Fine Gael leader Leo Varadkar has said Ireland’s surging corporation tax receipts are evidence that the State’s low-tax regime on company profits works.
But he added the Government should set some of the increase in corporation tax receipts aside – either in a rainy-day fund or to bolster the social insurance fund from which State pension and other welfare payments come.
Speaking in Galway where he opened a new office for software firm Diligent and formally announced the creation of 200 R&D jobs at medtech giant Medtronic, the Tánaiste said it was “a really good thing that we receive billions of euro of tax on profits from companies that are based in Ireland”.
“I remember not that long ago people used to complain that corporations weren’t paying enough tax,” he said. “I remember that mantra from people before and now it’s very clear that companies pay a lot of tax in Ireland: pretty much one in four of every euro that we take in in tax comes from company profits.
“It proves that low taxes work. I know there are some people who subscribe to this ideology that higher taxes always means higher revenues [but] that’s not true [and] this is a perfect example of where low taxes encourage enterprise and therefore create more revenues,” he said.
He said this was one of the reasons why he would like to see tax on income lowered “because it helps to reward work and encourage work and I think that the case is now proven that lower taxes can result in higher revenues – not always, but in particular circumstances”.
Recent figures from the exchequer show corporation tax delivered €8.8 billion in the first half of the year, more than 50 per cent up on last year’s total.
‘Concentration risk’
However, the Central Bank has warned that as much as €8 billion, or just over half of the Government’s corporation tax receipts, might be “unsustainable” or at risk. It noted that corporate tax receipts had jumped to a record €15.3 billion last year, which was 40 per cent up on the 2019 figure, and that half the receipts came from just 10 large companies, creating what it called “a considerable concentration risk”.
The Central Bank’s director of economics, Mark Cassidy, said all of the recent surge in corporate tax receipts had been allocated to permanent expenditure by the Government, which he said was a concern.
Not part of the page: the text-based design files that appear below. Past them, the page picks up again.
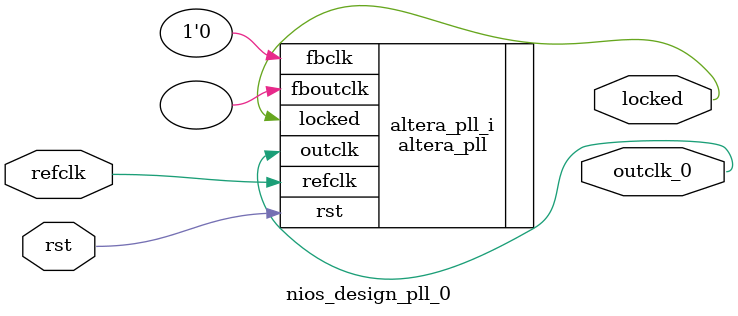
<source format=v>
`timescale 1ns/10ps
module  nios_design_pll_0(

	// interface 'refclk'
	input wire refclk,

	// interface 'reset'
	input wire rst,

	// interface 'outclk0'
	output wire outclk_0,

	// interface 'locked'
	output wire locked
);

	altera_pll #(
		.fractional_vco_multiplier("false"),
		.reference_clock_frequency("100.0 MHz"),
		.operation_mode("direct"),
		.number_of_clocks(1),
		.output_clock_frequency0("100.000000 MHz"),
		.phase_shift0("0 ps"),
		.duty_cycle0(50),
		.output_clock_frequency1("0 MHz"),
		.phase_shift1("0 ps"),
		.duty_cycle1(50),
		.output_clock_frequency2("0 MHz"),
		.phase_shift2("0 ps"),
		.duty_cycle2(50),
		.output_clock_frequency3("0 MHz"),
		.phase_shift3("0 ps"),
		.duty_cycle3(50),
		.output_clock_frequency4("0 MHz"),
		.phase_shift4("0 ps"),
		.duty_cycle4(50),
		.output_clock_frequency5("0 MHz"),
		.phase_shift5("0 ps"),
		.duty_cycle5(50),
		.output_clock_frequency6("0 MHz"),
		.phase_shift6("0 ps"),
		.duty_cycle6(50),
		.output_clock_frequency7("0 MHz"),
		.phase_shift7("0 ps"),
		.duty_cycle7(50),
		.output_clock_frequency8("0 MHz"),
		.phase_shift8("0 ps"),
		.duty_cycle8(50),
		.output_clock_frequency9("0 MHz"),
		.phase_shift9("0 ps"),
		.duty_cycle9(50),
		.output_clock_frequency10("0 MHz"),
		.phase_shift10("0 ps"),
		.duty_cycle10(50),
		.output_clock_frequency11("0 MHz"),
		.phase_shift11("0 ps"),
		.duty_cycle11(50),
		.output_clock_frequency12("0 MHz"),
		.phase_shift12("0 ps"),
		.duty_cycle12(50),
		.output_clock_frequency13("0 MHz"),
		.phase_shift13("0 ps"),
		.duty_cycle13(50),
		.output_clock_frequency14("0 MHz"),
		.phase_shift14("0 ps"),
		.duty_cycle14(50),
		.output_clock_frequency15("0 MHz"),
		.phase_shift15("0 ps"),
		.duty_cycle15(50),
		.output_clock_frequency16("0 MHz"),
		.phase_shift16("0 ps"),
		.duty_cycle16(50),
		.output_clock_frequency17("0 MHz"),
		.phase_shift17("0 ps"),
		.duty_cycle17(50),
		.pll_type("General"),
		.pll_subtype("General")
	) altera_pll_i (
		.rst	(rst),
		.outclk	({outclk_0}),
		.locked	(locked),
		.fboutclk	( ),
		.fbclk	(1'b0),
		.refclk	(refclk)
	);
endmodule


</source>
Asked whether the Government was becoming overdependent on windfall tax revenues, he accepted there was a “vulnerability” when so much tax comes from one source.
He said the Government was recognising that in two ways. First, he said, it was investing heavily in infrastructure, “things you only have to build once, so €3 billion on the National Broadband Plan, for example, the metro project in Dublin, social housing all over the country, new schools, new hospitals” that would not require recurring expenditure apart from on maintenance.
“The other thing which we probably will do, although we have to make a decision on this as a Government, is that if there’s a surplus this year in our budget, we’re going to give some of that back to people to help them with the cost of living as we should.
“But we should set some of that aside as well, either in a rainy-day fund or in the social insurance fund.”
The Tánaiste said a decision would be made on those issues in the budget in September.